Segment Start: Passage to read

Color constancy is a part of the visual perception system which allows people to perceive color in a variety of conditions, and to see some consistency in the color. An apple which is red in the bright morning sunlight will also appear red under candlelight and in the late afternoon, when the wavelengths of the light available are actually very different. Likewise, if the apple is partially in the sun and partially in the shade, an observer will read the entire apple as red. This allows someone to recognize the apple even though the conditions have changed, with the eyes perceiving the color as relatively constant.
This system is part of a larger system of subjective constancy. Subjective constancy is used by the brain to help people perceive objects in changing situations. This ensures that they can recognize those objects, which assists with comprehension of the world and can also become important for safety. For example, the ability to recognize a specific shape might help someone avoid a hazard, and the ability to compensate for distance when viewing a scene can also be important. Subjective constancy also allows people to identify and link thematic elements, as seen when people recognize a work of art because it depicts a familiar scene.
Color constancy uses the input from various cone cells in the retina. The cones are sensitized to varying wavelengths of light, and their collective data is processed by the brain to determine which colors someone is looking at. Colors can be influenced by which wavelengths of light are available, and by surrounding colors, which is why a color can look very different depending on what is placed next to it.

Segment End: Passage to read
Segment Start: Material supplied

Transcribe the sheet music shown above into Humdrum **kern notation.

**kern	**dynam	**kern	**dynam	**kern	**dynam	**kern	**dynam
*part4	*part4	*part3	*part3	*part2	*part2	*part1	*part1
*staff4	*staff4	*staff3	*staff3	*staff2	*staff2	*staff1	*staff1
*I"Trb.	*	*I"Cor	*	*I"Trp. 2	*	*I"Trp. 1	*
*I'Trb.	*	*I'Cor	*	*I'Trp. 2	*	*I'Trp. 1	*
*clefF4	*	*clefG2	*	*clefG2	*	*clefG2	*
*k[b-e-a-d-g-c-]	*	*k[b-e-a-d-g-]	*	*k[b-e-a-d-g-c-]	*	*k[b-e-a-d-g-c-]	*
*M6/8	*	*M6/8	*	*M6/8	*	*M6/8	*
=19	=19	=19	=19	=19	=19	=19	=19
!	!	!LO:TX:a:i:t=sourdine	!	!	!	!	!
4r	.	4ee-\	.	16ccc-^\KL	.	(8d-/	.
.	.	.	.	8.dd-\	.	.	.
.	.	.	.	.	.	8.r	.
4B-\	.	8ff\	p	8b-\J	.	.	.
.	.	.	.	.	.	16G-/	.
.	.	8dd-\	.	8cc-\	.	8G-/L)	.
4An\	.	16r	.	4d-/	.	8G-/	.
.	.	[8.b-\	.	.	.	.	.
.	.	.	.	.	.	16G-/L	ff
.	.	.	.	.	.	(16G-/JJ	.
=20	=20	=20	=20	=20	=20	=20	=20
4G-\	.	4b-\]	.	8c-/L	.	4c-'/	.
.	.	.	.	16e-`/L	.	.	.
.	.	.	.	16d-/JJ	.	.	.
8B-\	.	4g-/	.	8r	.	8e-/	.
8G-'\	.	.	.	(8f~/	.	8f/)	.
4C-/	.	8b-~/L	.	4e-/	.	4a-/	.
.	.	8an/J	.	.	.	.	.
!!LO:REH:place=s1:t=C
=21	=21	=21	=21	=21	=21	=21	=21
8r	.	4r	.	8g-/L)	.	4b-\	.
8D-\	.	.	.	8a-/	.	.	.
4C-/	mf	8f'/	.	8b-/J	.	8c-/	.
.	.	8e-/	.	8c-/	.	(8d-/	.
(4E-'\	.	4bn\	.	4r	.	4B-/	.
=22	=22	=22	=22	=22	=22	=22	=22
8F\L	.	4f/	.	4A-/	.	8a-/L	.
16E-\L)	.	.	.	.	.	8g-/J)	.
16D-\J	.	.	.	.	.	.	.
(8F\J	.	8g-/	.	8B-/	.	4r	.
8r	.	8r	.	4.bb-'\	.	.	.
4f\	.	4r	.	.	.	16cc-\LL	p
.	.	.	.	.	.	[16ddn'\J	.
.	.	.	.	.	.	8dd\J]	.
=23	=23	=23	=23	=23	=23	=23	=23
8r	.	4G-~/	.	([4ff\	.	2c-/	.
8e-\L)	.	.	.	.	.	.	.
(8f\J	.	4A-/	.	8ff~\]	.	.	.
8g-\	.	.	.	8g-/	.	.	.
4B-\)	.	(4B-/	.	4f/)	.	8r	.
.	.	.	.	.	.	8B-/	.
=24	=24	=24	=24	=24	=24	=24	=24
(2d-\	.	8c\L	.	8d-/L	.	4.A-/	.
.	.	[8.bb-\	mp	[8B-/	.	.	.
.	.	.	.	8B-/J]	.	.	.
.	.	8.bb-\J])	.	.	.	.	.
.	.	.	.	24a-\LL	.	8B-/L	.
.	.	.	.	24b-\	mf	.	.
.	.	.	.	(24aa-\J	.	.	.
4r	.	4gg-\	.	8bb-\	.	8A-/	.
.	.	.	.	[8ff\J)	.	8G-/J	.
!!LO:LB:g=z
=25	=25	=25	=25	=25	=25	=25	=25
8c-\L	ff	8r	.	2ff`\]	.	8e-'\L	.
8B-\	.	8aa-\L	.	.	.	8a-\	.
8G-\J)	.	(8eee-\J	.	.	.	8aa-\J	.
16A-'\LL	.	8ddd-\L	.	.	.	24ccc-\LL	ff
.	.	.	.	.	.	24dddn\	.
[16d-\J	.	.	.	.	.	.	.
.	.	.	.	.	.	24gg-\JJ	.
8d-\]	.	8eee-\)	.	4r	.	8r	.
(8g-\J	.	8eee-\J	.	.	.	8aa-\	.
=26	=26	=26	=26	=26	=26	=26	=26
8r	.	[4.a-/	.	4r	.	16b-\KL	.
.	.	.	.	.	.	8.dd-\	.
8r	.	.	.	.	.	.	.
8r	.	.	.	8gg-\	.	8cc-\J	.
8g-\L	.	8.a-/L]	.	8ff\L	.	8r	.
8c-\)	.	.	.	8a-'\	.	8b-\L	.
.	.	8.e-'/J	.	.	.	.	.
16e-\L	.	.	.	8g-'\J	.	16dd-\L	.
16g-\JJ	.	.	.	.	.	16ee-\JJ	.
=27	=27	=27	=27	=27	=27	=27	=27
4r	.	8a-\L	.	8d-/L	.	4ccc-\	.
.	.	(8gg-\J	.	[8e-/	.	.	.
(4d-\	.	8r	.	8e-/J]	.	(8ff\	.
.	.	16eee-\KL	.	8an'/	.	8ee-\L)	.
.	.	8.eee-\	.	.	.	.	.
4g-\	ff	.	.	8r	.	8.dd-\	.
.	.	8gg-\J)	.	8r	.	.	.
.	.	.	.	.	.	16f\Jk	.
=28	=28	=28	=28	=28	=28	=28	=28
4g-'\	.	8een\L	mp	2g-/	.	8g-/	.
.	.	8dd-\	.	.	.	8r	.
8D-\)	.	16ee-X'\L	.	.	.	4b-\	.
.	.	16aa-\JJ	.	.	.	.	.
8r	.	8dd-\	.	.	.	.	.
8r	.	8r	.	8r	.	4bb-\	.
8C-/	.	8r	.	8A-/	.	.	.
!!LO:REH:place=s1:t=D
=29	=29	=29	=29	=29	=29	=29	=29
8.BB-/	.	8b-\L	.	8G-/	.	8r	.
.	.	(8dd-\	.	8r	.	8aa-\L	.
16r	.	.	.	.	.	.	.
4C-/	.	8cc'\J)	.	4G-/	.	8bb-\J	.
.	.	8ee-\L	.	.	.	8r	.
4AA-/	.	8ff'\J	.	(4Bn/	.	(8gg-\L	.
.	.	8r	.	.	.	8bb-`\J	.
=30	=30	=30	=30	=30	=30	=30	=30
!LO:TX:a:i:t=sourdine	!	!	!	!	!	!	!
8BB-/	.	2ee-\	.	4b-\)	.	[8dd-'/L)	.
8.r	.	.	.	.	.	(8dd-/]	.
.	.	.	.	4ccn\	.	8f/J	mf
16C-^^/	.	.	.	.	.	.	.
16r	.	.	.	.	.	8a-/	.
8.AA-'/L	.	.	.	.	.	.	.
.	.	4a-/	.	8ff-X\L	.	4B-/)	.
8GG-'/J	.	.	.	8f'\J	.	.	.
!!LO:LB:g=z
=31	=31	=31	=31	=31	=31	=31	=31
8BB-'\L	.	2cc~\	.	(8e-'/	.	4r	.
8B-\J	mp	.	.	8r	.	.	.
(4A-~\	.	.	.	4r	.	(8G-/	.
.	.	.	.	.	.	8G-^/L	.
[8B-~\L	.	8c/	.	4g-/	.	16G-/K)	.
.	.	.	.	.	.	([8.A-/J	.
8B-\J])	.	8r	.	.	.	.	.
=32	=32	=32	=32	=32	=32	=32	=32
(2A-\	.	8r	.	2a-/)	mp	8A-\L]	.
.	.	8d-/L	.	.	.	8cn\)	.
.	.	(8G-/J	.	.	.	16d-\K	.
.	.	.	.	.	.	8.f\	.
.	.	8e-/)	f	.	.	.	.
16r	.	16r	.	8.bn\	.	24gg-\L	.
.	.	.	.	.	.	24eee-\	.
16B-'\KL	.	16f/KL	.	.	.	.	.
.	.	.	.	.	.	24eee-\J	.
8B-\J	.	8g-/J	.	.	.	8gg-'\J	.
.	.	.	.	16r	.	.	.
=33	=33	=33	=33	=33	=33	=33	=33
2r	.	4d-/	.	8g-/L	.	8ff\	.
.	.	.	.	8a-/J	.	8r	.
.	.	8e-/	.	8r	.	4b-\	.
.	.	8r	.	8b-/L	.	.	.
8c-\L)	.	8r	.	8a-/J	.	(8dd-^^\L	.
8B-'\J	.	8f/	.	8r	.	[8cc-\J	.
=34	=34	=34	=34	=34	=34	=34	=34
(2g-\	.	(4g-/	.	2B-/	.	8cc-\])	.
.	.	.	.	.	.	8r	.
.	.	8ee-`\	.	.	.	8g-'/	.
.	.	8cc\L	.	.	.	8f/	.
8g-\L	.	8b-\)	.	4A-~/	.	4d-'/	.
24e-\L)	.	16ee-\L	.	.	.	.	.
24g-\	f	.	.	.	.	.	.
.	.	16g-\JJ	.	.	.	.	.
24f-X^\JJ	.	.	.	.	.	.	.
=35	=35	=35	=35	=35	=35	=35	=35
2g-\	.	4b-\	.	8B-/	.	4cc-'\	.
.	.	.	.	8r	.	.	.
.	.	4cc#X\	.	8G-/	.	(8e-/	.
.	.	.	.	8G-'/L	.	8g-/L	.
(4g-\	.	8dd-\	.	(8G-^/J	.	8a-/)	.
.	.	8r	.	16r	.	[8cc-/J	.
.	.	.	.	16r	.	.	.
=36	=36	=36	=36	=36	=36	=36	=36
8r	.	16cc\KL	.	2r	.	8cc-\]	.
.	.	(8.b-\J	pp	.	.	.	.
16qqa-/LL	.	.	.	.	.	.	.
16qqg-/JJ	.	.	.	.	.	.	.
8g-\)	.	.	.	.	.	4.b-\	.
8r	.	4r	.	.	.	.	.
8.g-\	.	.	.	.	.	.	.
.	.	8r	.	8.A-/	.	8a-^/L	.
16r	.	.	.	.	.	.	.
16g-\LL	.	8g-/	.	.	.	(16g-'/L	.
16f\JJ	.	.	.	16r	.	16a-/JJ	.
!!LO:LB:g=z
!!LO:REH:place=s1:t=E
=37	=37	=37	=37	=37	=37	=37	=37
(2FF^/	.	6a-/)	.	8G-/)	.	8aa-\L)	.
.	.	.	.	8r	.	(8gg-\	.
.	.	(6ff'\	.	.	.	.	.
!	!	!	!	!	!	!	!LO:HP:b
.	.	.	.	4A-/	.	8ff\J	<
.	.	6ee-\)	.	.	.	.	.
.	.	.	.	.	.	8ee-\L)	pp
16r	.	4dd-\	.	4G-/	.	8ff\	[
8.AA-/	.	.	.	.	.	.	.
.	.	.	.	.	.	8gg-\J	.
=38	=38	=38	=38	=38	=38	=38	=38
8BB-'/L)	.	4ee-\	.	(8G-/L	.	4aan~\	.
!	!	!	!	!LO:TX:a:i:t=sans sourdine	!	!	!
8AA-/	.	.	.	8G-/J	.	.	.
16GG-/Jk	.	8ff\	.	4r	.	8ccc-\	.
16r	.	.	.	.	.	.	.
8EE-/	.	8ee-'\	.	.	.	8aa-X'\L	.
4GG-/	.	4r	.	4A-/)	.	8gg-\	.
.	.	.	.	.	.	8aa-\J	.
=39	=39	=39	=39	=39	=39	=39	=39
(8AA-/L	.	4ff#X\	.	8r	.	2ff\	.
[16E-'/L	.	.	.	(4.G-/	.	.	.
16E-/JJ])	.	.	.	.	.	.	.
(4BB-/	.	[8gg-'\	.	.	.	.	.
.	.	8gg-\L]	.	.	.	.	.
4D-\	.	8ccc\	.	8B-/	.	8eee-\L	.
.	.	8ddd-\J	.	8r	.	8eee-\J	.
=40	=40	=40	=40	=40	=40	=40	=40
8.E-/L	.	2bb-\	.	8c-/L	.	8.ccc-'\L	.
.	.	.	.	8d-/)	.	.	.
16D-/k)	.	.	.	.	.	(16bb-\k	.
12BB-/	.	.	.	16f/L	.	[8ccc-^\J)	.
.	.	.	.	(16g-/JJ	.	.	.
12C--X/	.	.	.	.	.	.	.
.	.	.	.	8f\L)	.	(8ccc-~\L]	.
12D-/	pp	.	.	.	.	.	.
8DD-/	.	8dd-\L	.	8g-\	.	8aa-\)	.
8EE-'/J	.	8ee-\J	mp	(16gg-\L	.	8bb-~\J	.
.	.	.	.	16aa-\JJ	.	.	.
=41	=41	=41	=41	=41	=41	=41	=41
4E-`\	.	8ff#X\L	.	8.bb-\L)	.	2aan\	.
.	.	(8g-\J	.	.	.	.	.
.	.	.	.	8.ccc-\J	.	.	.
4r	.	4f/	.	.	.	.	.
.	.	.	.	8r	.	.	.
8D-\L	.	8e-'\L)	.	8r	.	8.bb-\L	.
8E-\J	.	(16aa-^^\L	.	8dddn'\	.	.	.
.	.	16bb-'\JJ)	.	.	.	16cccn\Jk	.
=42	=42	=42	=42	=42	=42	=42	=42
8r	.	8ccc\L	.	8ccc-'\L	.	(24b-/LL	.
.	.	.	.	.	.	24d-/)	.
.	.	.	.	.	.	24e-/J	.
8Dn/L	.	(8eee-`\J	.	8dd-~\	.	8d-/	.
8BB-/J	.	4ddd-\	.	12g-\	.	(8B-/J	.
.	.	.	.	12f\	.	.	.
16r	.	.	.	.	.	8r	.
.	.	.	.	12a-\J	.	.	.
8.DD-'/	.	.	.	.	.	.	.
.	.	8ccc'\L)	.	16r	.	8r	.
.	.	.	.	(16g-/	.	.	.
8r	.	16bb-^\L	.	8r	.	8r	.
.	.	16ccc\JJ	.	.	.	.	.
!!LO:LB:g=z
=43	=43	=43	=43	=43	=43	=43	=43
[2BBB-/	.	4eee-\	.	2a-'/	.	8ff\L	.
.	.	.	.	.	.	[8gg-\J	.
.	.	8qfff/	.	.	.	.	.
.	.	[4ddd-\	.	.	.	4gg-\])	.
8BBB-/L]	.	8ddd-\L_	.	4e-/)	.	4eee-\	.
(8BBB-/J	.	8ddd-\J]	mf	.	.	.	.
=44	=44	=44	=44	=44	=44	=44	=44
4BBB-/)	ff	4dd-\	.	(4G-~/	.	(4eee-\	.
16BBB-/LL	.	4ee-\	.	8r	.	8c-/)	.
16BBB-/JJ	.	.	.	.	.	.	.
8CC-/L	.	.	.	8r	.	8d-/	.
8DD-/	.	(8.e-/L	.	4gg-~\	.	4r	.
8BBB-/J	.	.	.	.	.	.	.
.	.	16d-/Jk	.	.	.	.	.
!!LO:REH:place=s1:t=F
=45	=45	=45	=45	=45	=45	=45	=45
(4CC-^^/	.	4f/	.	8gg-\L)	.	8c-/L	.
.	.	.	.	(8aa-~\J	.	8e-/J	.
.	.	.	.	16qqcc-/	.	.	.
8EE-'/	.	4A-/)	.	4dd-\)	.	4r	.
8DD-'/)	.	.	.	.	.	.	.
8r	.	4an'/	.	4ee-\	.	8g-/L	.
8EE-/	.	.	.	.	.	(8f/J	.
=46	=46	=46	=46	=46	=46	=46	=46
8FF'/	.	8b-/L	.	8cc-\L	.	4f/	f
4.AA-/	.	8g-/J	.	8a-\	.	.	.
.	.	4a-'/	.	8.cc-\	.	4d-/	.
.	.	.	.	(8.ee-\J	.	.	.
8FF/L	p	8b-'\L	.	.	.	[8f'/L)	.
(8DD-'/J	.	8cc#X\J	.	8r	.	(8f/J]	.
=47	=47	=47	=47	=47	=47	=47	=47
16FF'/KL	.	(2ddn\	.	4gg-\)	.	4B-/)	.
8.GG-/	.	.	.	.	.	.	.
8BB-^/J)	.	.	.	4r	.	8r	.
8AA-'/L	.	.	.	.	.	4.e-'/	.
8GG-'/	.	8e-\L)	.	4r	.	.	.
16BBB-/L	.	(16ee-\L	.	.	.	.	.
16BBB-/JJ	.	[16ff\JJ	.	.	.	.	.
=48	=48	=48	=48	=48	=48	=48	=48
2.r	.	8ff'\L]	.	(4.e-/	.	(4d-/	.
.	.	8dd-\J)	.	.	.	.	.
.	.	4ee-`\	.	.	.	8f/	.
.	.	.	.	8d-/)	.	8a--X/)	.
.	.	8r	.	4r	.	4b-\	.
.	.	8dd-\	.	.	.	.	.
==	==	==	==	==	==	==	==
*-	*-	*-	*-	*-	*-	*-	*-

Segment End: Material supplied

**Task list:**
a. In the passage on color constancy, what are the cone cells in the retina sensitized to?
b. Pick up the passage on color constancy after its final sentence and keep writing.
The records have no connection to the passage on color constancy.

**Answers to each task:**
a. They are sensitized to varying wavelengths of light.

b.
This aspect of the human color perception system was uncovered in the 1970s. It was actually a photographer who identified the color constancy phenomenon, perhaps because photography often requires a very high awareness of color and available light. Color constancy has since been studied extensively to learn more about how people see color, and how perception of color can be distorted.
Many examples used to demonstrate color constancy and the tricks which can be played with color use a grid known as a Mondrian. The grid consists of a series of squares, with the experimenter manipulating available light levels to see how people perceive the colors of the squares. An orange square, for example, may appear red in a different wavelength, and squares of the same color can appear different, depending on which colors are surrounding them.